- Coat of arms
- Coordinates (Opatów): 50°57′41″N 18°49′31″E﻿ / ﻿50.96139°N 18.82528°E
- Country: Poland
- Voivodeship: Silesian
- County: Kłobuck
- Seat: Opatów

Area
- • Total: 73.54 km^{2} (28.39 sq mi)

Population (2019-06-30)
- • Total: 6,816
- • Density: 93/km^{2} (240/sq mi)
- Website: http://www.opatow.gmina.pl/

= Gmina Opatów, Silesian Voivodeship =

Gmina Opatów is a rural gmina (administrative district) in Kłobuck County, Silesian Voivodeship, in southern Poland.
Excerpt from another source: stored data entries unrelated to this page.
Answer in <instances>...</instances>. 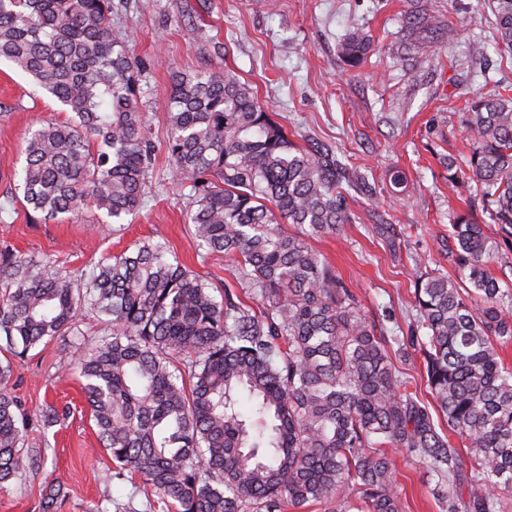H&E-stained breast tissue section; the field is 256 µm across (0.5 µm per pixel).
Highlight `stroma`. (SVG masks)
<instances>
[{
    "instance_id": "1",
    "label": "stroma",
    "mask_w": 512,
    "mask_h": 512,
    "mask_svg": "<svg viewBox=\"0 0 512 512\" xmlns=\"http://www.w3.org/2000/svg\"><path fill=\"white\" fill-rule=\"evenodd\" d=\"M444 23L467 15L439 58L403 57L405 15L412 0H112V29L139 69L141 105L153 146L149 188L122 228L102 213L77 223L34 219L22 202L0 213V242L22 256L51 255L67 270L91 268L144 240L168 243L186 266L215 286L234 284V263L202 257L191 243L189 182L174 177L166 144L173 77L211 69L231 71L298 144L312 139L333 149L365 186L348 191L355 221L311 245L356 293L361 309L394 329L411 322L417 278L441 273L461 281L448 256V226L467 208L472 183L451 184L444 158L468 155L458 112L467 90H512V57L495 46L494 17L485 0H431ZM363 31L372 49L359 72L347 70L340 45ZM485 45L472 55L473 43ZM66 117L32 79L0 62V202L24 163L29 130ZM392 225L399 250L372 232ZM77 356L73 338H56L13 360V390L31 419L28 449L40 469L0 490V512H42L45 483L59 485L53 512H167L139 487L113 478L76 376L62 370ZM54 406L58 422L41 412ZM395 479L406 512H440L418 460L398 453Z\"/></svg>"
}]
</instances>
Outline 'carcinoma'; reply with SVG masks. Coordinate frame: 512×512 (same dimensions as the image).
Wrapping results in <instances>:
<instances>
[{
    "instance_id": "1",
    "label": "carcinoma",
    "mask_w": 512,
    "mask_h": 512,
    "mask_svg": "<svg viewBox=\"0 0 512 512\" xmlns=\"http://www.w3.org/2000/svg\"><path fill=\"white\" fill-rule=\"evenodd\" d=\"M489 6L498 48L512 55V0ZM405 30L425 56L454 36L431 7L410 11ZM370 48L349 32L343 64L358 69ZM0 59L67 113L26 141L15 185L26 205L60 222L87 204L115 222L136 214L152 149L112 0H0ZM460 112L468 170L450 160L448 179L468 175L483 217L455 216L448 256L468 285L421 276L409 335L367 317L308 243L352 223L343 184L359 185L358 173L332 151L296 145L247 84L210 70L175 77L167 150L192 187L196 246L235 260L237 287L216 300V287L161 241L89 271L3 243L0 333L10 353L22 359L46 339L81 335L88 309L106 316L110 333L65 369L83 379L113 477L171 512H405L394 450L427 468L441 512H509L512 369L497 347L512 342V293L489 263L512 271V258L485 227L512 237V96L475 93ZM410 349L422 356L429 401L392 363ZM12 372L0 364V489L35 465Z\"/></svg>"
}]
</instances>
Its seat is the village of Opatów, which lies approximately 10 km north-west of Kłobuck and 80 km north of the regional capital Katowice.

The gmina covers an area of 73.54 km2, and as of 2019 its total population is 6,816.

==Villages==
Gmina Opatów contains the villages and settlements of Brzezinki, Iwanowice Duże, Iwanowice Małe, Iwanowice-Naboków, Opatów, Waleńczów, Wilkowiecko, Złochowice, Zwierzyniec Drugi and Zwierzyniec Pierwszy.

==Neighbouring gminas==
Gmina Opatów is bordered by the gminas of Kłobuck, Krzepice, Lipie, Miedźno, Panki, Popów and Wręczyca Wielka.